The debottlenecking is due to increase the 1500-kilometre pipeline’s throughput capacity for Kazakhstan producers to 545 million barrels per annum from the current 503 million barrels, at an estimated cost of $600 million.
The upgrade will also boost the capacity for Russian volume suppliers — of which Rosneft is the largest — to 79 million barrels per annum.
Caspian Pipeline said it transported about 443 million barrels of crude from Kazakhstan and Russia to marine tankers at its terminal near the Russian Black Sea port of Novorossiysk, but had to drastically reduce throughput following a storm at the end of March.
Repairing the buoys became a major issue for the operator, as international suppliers refused to deliver spare parts to Russia because of Western sanctions following Russia’s invasion to Ukraine in February.
A Caspian Pipeline spokesperson said that, since the end of March, the pipeline operator has been made progress in gaining the necessary spare parts supplied by foreign companies and now has to build up a stock of spare parts for any future repairs.

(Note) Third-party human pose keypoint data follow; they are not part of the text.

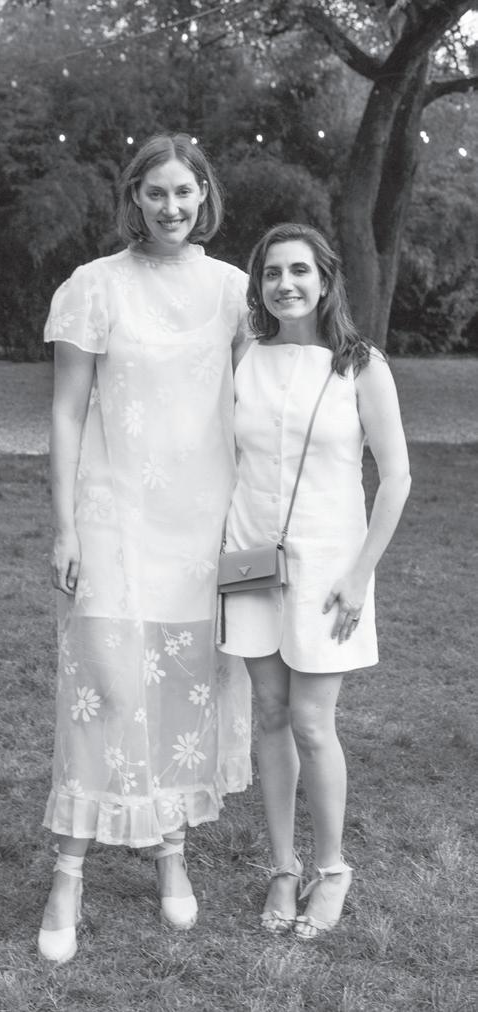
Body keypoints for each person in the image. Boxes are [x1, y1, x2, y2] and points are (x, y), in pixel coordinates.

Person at [37, 133, 252, 963]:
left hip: (200, 523)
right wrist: (65, 524)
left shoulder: (234, 292)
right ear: (135, 198)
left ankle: (170, 849)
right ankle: (68, 873)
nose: (171, 207)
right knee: (104, 683)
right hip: (113, 512)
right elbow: (66, 412)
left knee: (184, 686)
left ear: (204, 197)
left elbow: (260, 402)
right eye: (155, 192)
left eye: (184, 192)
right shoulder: (93, 287)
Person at [219, 222, 411, 940]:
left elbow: (396, 478)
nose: (286, 284)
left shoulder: (362, 365)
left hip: (331, 568)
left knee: (310, 721)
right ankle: (282, 866)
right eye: (272, 273)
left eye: (299, 270)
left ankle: (331, 869)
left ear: (326, 280)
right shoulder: (246, 356)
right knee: (269, 714)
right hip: (248, 558)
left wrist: (361, 575)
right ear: (259, 285)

According to the operator, it has been able to maintain its tanker loading schedule this month with just two buoys in service, with Kazakh authorities now hoping that the restrictions experienced in April will not have any significant impact on the country’s total annual oil output.
Caspian Pipeline added that Russian authorities granted an exemption from recently introduced restrictions on Russian-registered companies sending foreign currencies to parties in so-called “unfriendly” countries that introduced sanctions against it following the Ukraine invasion.
According to Caspian Pipeline, the exemption will allow the operator to pay $586 million of dividends for 2021 to a group of its Western shareholders, led by US majors Chevron and ExxonMobil.
Caspian Pipeline added that is still awaiting formal notification from Russian environmental watchdog Rosprirodnadzor to work on non-compliances reported by inspectors during a recent inspection of its facilities, following the storm damage to the loading buoys.
Caspian Pipeline is excluded from Western sanctions against Russia because it remains the major export route for Kazakhstan crude.
The Russian-led consortium includes Chevron, ExxonMobil, Lukoil, Rosneft, BG, Eni and Oryx among its stakeholders.